Теперь Цицерону предстояла самая трудная, можно сказать, титаническая задача. До него наместником был Аппий Клавдий, брат Клодия, впрочем, гнушавшийся его слишком демократических замашек. Этот «чудовищный зверь», как называет его в письмах Цицерон, и не думал уезжать из провинции, он поселился в каком-то маленьком городке и вел себя так, как будто новый наместник еще не прибыл. Даже продолжал творить суд в провинции. Цицерон был просто вне себя от возмущения. Он долго и взволнованно изливает душу Аттику и говорит, что Аппия необходимо выжать из провинции, которую он погубил. Но Аппий с места не трогался. Тогда Цицерон берет перо и лично пишет «чудовищу» письмо. Что же он пишет?

Я начинаю с упреков, говорит он. В самом деле. Он, Цицерон, буквально летел в провинцию со сладкой надеждой заключить в объятия своего Аппия. И что же? Оказывается, вместо того чтобы поспешить ему навстречу, его друг забился в дальний город, где его и в 30 дней не сыщешь. Какое горькое разочарование! Люди, которые не знают, как нежно они друг друга любят, могли бы вообразить Бог знает что. Могли бы даже подумать, что Аппий избегает с ним встречи. Как всегда, нашлись сплетники и недоброжелатели из тех, для кого первое удовольствие ссорить людей. Они стали говорить Цицерону, будто Аппий в своем уголке творит суд и вообще вмешивается в дела управления, что категорически запрещает закон. Меня это, конечно, ничуть не встревожило, кротко продолжает Цицерон. Я сразу понял, что милый Аппий просто хочет мне помочь и облегчить бремя управления (Fam., III, 6).

Задания.
A) Перечислите всех лиц, которые названы по имени в отрывке о Цицероне и Аппии Клавдии.
B) Ответьте на вопросы по отрывку о Цицероне и Аппии Клавдии:
(i) Кем Аппий Клавдий приходился Клодию?
(ii) За сколько дней, по словам Цицерона, Аппия не сыщешь в дальнем городе?
(iii) Как, по словам Цицерона, он объяснил себе вмешательство Аппия в дела управления?
C) Продолжите отрывок о Цицероне и Аппии Клавдии, начиная сразу после его последнего предложения.

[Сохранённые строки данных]

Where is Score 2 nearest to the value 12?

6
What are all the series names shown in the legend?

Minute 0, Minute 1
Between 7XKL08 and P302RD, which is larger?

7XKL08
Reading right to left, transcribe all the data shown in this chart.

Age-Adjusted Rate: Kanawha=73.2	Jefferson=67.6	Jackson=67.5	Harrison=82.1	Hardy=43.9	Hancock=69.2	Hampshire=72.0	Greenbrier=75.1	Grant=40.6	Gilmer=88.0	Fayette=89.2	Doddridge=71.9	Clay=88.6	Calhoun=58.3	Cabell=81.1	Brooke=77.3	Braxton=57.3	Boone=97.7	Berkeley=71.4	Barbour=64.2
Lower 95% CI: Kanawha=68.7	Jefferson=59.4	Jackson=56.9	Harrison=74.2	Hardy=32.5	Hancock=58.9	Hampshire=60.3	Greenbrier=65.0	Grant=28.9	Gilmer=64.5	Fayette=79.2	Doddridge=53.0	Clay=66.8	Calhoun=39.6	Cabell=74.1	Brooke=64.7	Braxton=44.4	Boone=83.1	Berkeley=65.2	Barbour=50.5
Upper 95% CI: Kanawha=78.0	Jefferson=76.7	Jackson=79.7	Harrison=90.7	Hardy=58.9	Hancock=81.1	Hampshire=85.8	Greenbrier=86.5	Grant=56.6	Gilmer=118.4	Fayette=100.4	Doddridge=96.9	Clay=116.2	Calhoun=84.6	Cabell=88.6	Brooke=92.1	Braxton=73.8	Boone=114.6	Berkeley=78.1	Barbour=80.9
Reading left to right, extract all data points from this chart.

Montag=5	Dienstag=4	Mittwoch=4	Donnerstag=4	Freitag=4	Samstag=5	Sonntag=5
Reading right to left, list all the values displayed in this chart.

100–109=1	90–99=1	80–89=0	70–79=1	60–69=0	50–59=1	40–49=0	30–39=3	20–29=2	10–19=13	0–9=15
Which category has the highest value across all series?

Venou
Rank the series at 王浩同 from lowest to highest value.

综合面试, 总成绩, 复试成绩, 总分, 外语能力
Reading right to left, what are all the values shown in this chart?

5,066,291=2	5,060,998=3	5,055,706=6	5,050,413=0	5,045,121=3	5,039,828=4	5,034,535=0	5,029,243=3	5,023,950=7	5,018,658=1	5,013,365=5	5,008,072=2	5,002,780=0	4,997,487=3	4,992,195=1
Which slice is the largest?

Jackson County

Ответы к заданиям.
A) Цицерон, Аппий Клавдий, Клодий, Аттик.

B)
(i) Братом.
(ii) За 30 дней.
(iii) Милый Аппий просто хочет ему помочь и облегчить бремя управления.

C)
Не знаю, понял ли «милый» Аппий смысл письма. Если верить Цицерону, это был надутый индюк, особой догадливостью не отличавшийся. Все-таки он в конце концов убрался. Но он принял оскорбленный вид, дулся и жаловался, что Цицерон его обидел. Оратор так объясняет это Аттику: «Как если бы врач, когда больного передадут другому врачу, начал бы сердиться на своего преемника за то, что тот не следует его методам лечения… Так и Аппий, который начал свое лечение провинции с того, что ограбил ее, пустил ей кровь и передал мне полузадушенной, теперь недоволен, что благодаря мне она вновь оживает… Я ровно ничем его не обидел. Его оскорбляет только несходство моего поведения с его собственным… А некоторые приятели Аппия объясняют это забавно: я-де… веду себя порядочно не ради собственного доброго имени, а чтобы досадить Аппию» (Att., VI, I, 27). Впрочем, Цицерон был слишком ловок и обаятелен в сношениях с людьми. Кончилось тем, что Аппий проникся к нему любовью и уважением и даже простер свою милость до того, что обещал посвятить ему свое сочинение о гадании по птицам.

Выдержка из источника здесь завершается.